Never stay in an abusive relationship for the sake of kids, here’s why!

Many people take kindness, politeness, empathy for granted and still remain ungrateful towards people who bestow such behaviour on them. But others take – abuse – both verbal and physical for granted and endure all the plight and prejudice for years. In most cases, women put up with abuse inflicted on them by their spouse or in-laws citing reasons like lack of financial and moral support, societal pressure, well being of kids, the latter being an excuse and a fear for many, especially women who are financially dependent on their spouses. While many modern Indian women have started to raise their voice for the sake of their dignity and choose to walk out of an abusive relationship, but their numbers are far less compared to those who have accepted abusive as a part and parcel of their lives. Here is why you should never marry a man who says – Marry me, else I will kill myself.

For women, who choose abuse over a tough fight and subsequent freedom, abuse becomes their comfort zone. They know what to expect from abuse rather than tread the unknown and explore the route to freedom. Well everybody has a choice and a reason to do what they choose to do. We aren’t judging anyone here. But know that living in an abusive relationship has an irreversible and irreparably impact on kids that might negatively shape up their ideologies and set up unreasonable relationship goals. Yes, a healthy atmosphere at home goes a long way in shaping a child’s character and EQ and is influenced the most by the portrayal of the parental relationship. Dr Sanghanayak Meshram, psychiatrist and sexologist, Mumbai opines that children who witness abuse in parental relationships internalise the behaviour and turn out to be either an abuser or a submissive victim most of the time. Here are signs that say you are in an abusive relationship.

He says, ‘Take, for example, a boy who is at an impressionable age of five years grows up seeing the father being abusive towards the mother and in turn the mother acts demure and accepts the abuse as a part of her life, could turn to become an abuser himself when he grows up. As his idea of a relationship is the one of dominance, violence and inequality. All this will not happen overnight, in fact, during the growing up years the child might show traits of being an introvert but could turn out to be a passive-aggressive teen or adult.

‘For a girl child, who would see the mother put up with domestic abuse might also subconsciously start to believe that abuse is normal in a relationship.
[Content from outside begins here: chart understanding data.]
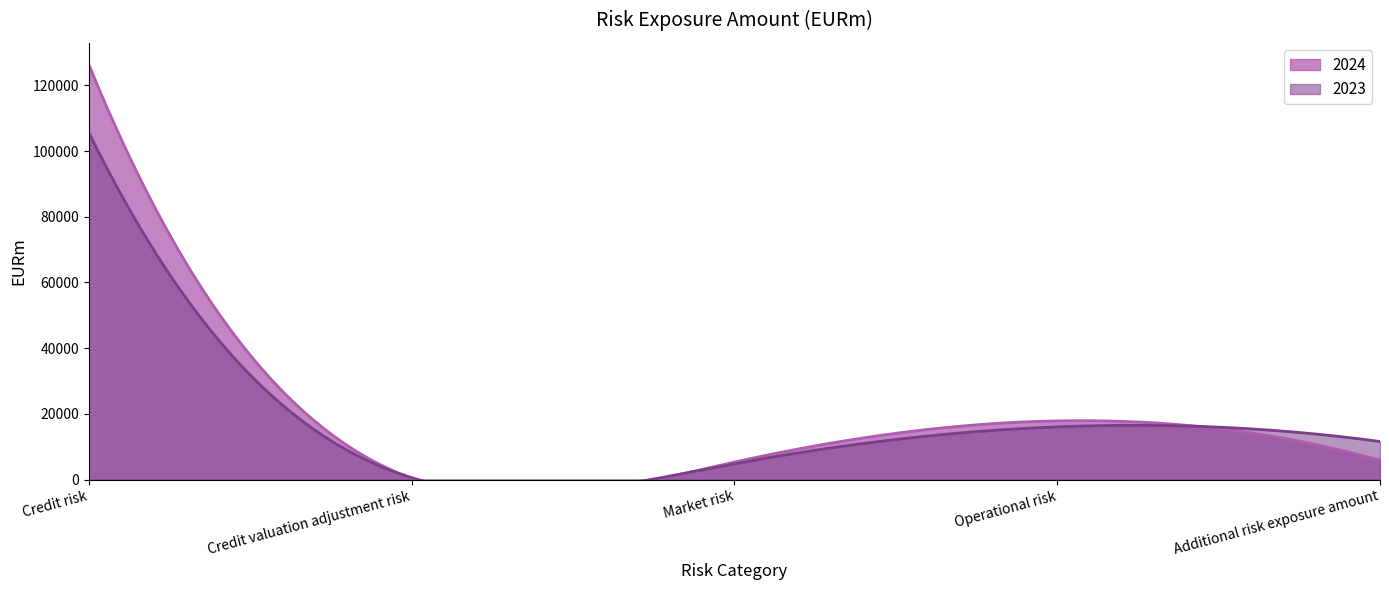

What is the maximum value for 2023?

105678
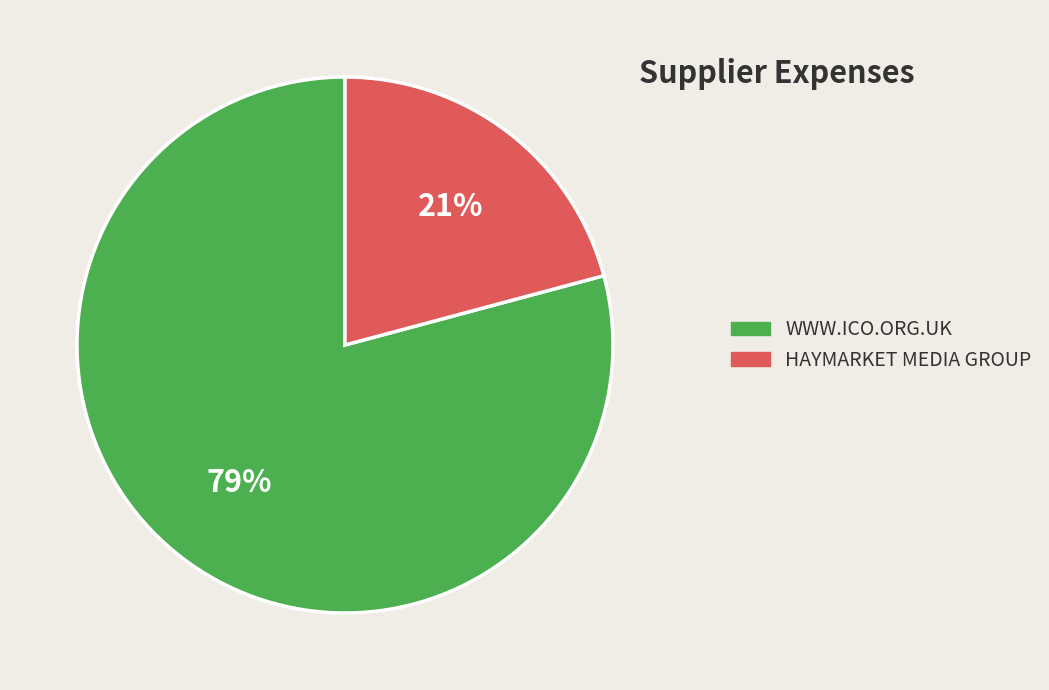

Which slice is the smallest?

HAYMARKET MEDIA GROUP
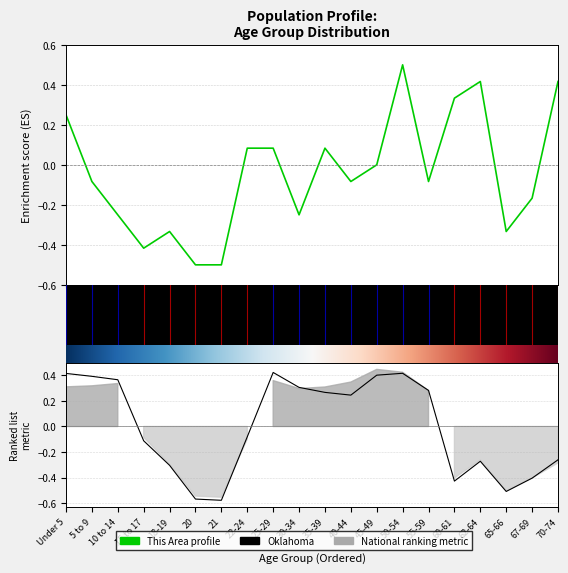

Which series changed the most between 35-39 and 62-64?

Oklahoma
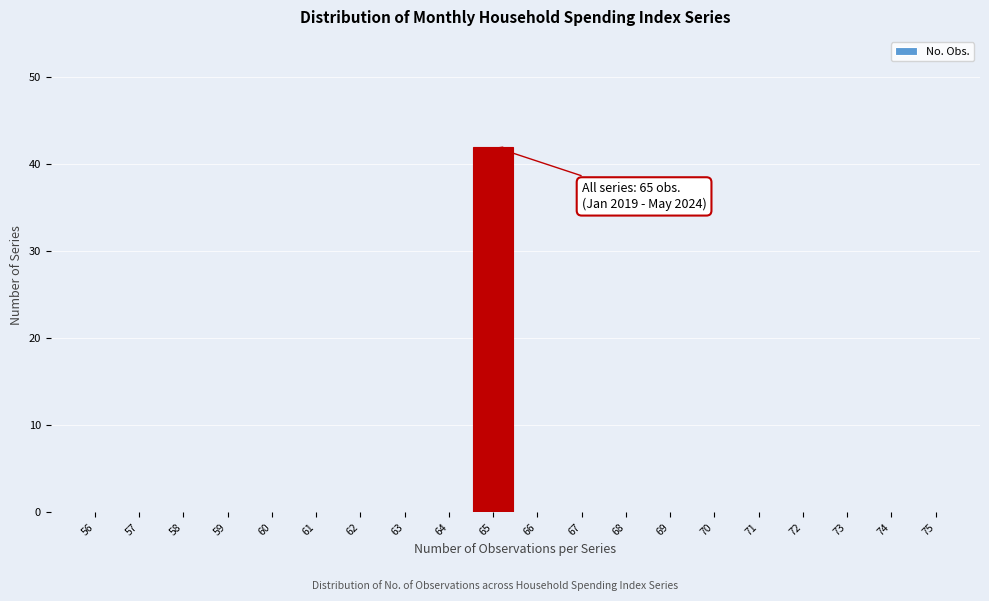

Which range on the x-axis has the tallest bar?

64.5 to 65.5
She might not put up with physical violence but could fail to pick the cues of gas lighting, financial dominance and keep walking on eggshells to maintain peace and harmony in her relationship. But the fundamental idea of peace and harmony in her life is distorted.

‘There is also a fair chance that the girl child becomes more aggressive and the boy child resigns to victimisation in their respective intrapersonal zones, depending on which parent they choose to model themselves. The form of abuse you pick up (whether to harm others or become a victim) is gender neutral,’ explains Dr Meshram.

However, this isn’t all. Children who witness abuse and violence in their relationship could also turn to become possessive, dominant, suspicious and bullies in their own zones, having difficulties in maintaining intra and interpersonal relationships.

‘This is why it is important to resolve marital issues that take the course of violence and abuse. Couple therapy, talk therapy and also psycho-analysis can help resolve most of the problems. This is important not just for kids even for the adults in the relationship too. The ordeal and the outcomes of fight, violence and abuse cannot be stated enough. Get help if you think your marriage is on the rocks and it is affecting your kids. Arguments and fights that don’t lead you anywhere are futile in solving the issue,’ says Dr Meshram.

But note that not all kids turn to become an abuser or a victim seeing their parents go through this torment. Some kids also turn to be compassionate, trustworthy, empathetic and considerate. Apart from parental ties, other factors in the surroundings also matter – perhaps a good relationship with a grandparent or teacher, a senior at school or college, the parent’s own relationship with the child and the ability to help the child see beyond distress and pain. A lot goes into the making of the character of a kid. Still, staying in an abusive relationship is not justified.